The season of Advent invites us to experience joy not because everything is perfect but because God is with us and his joy is already breaking into the world.
As the Father has loved me, so have I loved you. Abide in my love. If you keep my commandments, you will abide in my love, just as I have kept my Father’s commandments and abide in his love. These things I have spoken to you, that my joy may be in you, and that your joy may be full. “This is my commandment, that you love one another as I have loved you. Greater love has no one than this, that someone lay down his life for his friends. You are my friends if you do what I command you. No longer do I call you servants, for the servant does not know what his master is doing; but I have called you friends, for all that I have heard from my Father I have made known to you. You did not choose me, but I chose you and appointed you that you should go and bear fruit and that your fruit should abide, so that whatever you ask the Father in my name, he may give it to you. These things I command you, so that you will love one another. - John 15:9-17
On the day of Jesus’ advent, an angel announces to a group of shepherds that God’s promised king is arriving in Bethlehem. This message is “good news of great joy which will be for all the people” (Luke 2:10). For centuries, Israel languished under foreign empires, longing for the arrival of God’s promised king who would bring lasting justice, peace, and healing (see Isa. 9:6-7, 11:1-9). But when the angel joyfully proclaims that this king has finally come, the people are not expecting this kind of arrival—or this kind of king.

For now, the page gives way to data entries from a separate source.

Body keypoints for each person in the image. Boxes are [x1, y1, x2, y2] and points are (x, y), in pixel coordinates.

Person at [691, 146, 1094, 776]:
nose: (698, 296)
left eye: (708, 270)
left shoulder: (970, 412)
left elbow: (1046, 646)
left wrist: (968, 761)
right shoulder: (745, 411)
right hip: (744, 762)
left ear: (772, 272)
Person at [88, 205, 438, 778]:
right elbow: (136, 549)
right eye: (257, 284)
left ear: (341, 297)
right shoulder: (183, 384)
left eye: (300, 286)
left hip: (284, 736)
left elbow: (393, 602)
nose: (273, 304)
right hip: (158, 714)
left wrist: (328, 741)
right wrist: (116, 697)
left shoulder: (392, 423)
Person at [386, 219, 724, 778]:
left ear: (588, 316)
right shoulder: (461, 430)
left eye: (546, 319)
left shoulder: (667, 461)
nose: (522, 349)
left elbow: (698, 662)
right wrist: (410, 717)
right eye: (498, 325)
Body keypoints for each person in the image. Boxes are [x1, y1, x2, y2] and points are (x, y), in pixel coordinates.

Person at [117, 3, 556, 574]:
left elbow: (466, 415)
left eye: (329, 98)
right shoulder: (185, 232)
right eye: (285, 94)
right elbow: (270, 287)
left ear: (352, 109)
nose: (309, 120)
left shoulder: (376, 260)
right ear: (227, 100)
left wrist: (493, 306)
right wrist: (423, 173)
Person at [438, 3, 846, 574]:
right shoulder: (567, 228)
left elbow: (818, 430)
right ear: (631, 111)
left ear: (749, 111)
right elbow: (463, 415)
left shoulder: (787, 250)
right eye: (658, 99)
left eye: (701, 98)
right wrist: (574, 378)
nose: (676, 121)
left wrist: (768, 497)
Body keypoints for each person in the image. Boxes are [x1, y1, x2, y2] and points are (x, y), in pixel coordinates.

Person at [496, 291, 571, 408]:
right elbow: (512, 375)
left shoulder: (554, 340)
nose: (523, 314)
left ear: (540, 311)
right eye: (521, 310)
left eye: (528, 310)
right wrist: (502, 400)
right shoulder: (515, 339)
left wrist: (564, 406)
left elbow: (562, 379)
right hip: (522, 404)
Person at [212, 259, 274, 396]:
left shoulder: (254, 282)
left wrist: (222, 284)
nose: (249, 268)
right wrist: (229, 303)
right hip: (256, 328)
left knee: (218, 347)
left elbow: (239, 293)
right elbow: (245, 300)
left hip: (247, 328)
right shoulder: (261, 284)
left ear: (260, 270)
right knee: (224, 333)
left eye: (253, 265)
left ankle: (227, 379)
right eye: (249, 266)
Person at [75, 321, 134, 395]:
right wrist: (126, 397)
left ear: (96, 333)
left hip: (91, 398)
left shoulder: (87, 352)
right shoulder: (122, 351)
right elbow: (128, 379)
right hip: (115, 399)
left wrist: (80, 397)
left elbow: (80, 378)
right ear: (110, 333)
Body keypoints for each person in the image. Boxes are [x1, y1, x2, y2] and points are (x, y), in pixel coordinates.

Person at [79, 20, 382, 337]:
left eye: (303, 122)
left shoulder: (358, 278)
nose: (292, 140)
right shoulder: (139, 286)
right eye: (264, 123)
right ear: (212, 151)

Jesus does not overthrow human enemies or establish a dominant throne in Jerusalem. Instead, he challenges the root cause of his people’s suffering by fighting their true enemies—sin and death. These are the powerful forces of corruption that not only fuel Rome’s oppression but also enslave all humanity and compel every form of evil. By defeating these enemies, Jesus invites us into a new way of life in his Kingdom of humility, generosity, and love.
Jesus explains that by living according to his instruction, people receive his own joy, which eventually becomes “full” or “complete” (Greek: pleroo, John 15:11). And the most fundamental way to follow his instruction, he says, is to “love one another, just as I have loved you” (John 15:12).
Jesus is not inviting people to embrace generally warm affections toward others. He wants them to love others as he has loved them. Real joy is rooted in the self-giving love of Jesus.
How might embracing Jesus’ self-giving love reshape the way you seek joy and live toward others this Advent?